Editorial | If local government is to be relevant
We have no confidence that the change of their names, from parish councils to municipal corporations, will do anything to either lift Jamaica's local government authorities from the incompetence in which they have long wallowed, or bequeath to those who run them a new vision of what they might be.
Further, nothing said so far by the new chairmen of these councils, after the local government elections of a fortnight ago, causes us to be sanguine about their capacity for transformation. Mostly, they have talked about approaching the central government for support for this or that project - without offering substance, scope or cost.
Nonetheless, we are willing to be convinced otherwise.
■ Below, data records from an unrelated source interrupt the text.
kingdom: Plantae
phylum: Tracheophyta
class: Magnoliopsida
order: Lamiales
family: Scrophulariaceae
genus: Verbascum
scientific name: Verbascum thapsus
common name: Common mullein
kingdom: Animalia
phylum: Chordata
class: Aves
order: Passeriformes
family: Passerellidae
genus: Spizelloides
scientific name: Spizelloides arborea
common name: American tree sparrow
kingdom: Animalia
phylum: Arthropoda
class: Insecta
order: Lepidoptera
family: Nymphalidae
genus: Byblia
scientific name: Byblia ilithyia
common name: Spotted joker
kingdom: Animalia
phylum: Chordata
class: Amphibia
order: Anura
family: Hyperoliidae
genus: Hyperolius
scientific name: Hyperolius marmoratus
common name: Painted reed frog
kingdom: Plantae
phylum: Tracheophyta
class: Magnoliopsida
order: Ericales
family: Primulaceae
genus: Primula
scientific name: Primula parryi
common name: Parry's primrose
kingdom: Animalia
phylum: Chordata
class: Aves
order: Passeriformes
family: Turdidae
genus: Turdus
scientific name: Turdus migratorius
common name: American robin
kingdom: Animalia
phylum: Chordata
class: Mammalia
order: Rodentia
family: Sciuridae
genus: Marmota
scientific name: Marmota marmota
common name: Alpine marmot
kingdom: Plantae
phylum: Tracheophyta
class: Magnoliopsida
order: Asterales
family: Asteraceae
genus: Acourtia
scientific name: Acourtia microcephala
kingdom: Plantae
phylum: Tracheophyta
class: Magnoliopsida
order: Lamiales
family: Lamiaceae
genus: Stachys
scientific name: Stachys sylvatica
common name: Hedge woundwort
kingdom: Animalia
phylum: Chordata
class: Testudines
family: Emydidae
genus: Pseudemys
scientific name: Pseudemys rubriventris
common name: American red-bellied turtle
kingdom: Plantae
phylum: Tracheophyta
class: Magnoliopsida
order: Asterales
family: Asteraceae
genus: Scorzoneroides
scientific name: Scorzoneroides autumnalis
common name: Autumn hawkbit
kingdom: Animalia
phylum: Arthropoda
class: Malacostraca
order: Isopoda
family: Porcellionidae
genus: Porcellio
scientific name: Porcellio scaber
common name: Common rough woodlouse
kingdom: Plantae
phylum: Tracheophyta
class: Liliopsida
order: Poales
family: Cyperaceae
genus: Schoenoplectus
In that respect, we will offer advice and support to those councils, and leaders, who demonstrate an inclination to new ways of doing things and fresh, big ideas for the growth and development of communities and regions.
Our first deliverable on the mission is to commend to municipal corporations an article published Sunday in this newspaper by Carol Archer, an associate professor in urban and regional planning and public policy at the University of Technology,
Dr Archer anchors her piece in the outcome of a recent UN Habitat conference that focused on integrated approaches to urban development and planning. Or, as she put it, of approaching development in a way that "cities, towns, and villages must be tied together, or integrated", so that any changes in cities or more urbanised areas must benefit rural areas and vice versa.
These ideas have relevance for Jamaica, which has urbanised rapidly over the past half-century. Fifty-three per cent of the population live in urban, or near-urban communities - and not just the parish capitals. Urban growth poses new challenges to policymakers and governments: for shelter, infrastructure, public safety and, critically, for how these services are to be funded.
Moreover, it requires new narrative and vocabulary other than that which Jamaican local government authorities have hitherto employed. Up to now, municipalities have seen big ideas as being solely within the purview of national governments. Job creation meant for them the seasonal employment of low or unskilled labour, not to exchange value for money, but lend process to handouts.
As Dr Archer observed: "It is also clear that there is limited or no recognition by our local government elected officials to linkages and connectivity between decisions made at parish councils and the wider global mandates."
Jamaicans recognise this disconnect. They have rewarded it with an absence of "confidence in the ability of local government to shift awareness, actions, and activism to address" their needs. So, only 30 per cent of the electorate bothered to vote in the municipal elections.
The national government gave a nod to this shifting paradigm in the new local governance act, passed this year. It affords greater powers to municipal corporations, including the ability to raise some debt to finance programmes. That is important.
But if local government authorities are to be relevant, what they require first is an intellectual alignment, which means extricating themselves from their pasts and embracing ideas and visions of the kind that are being offered to them.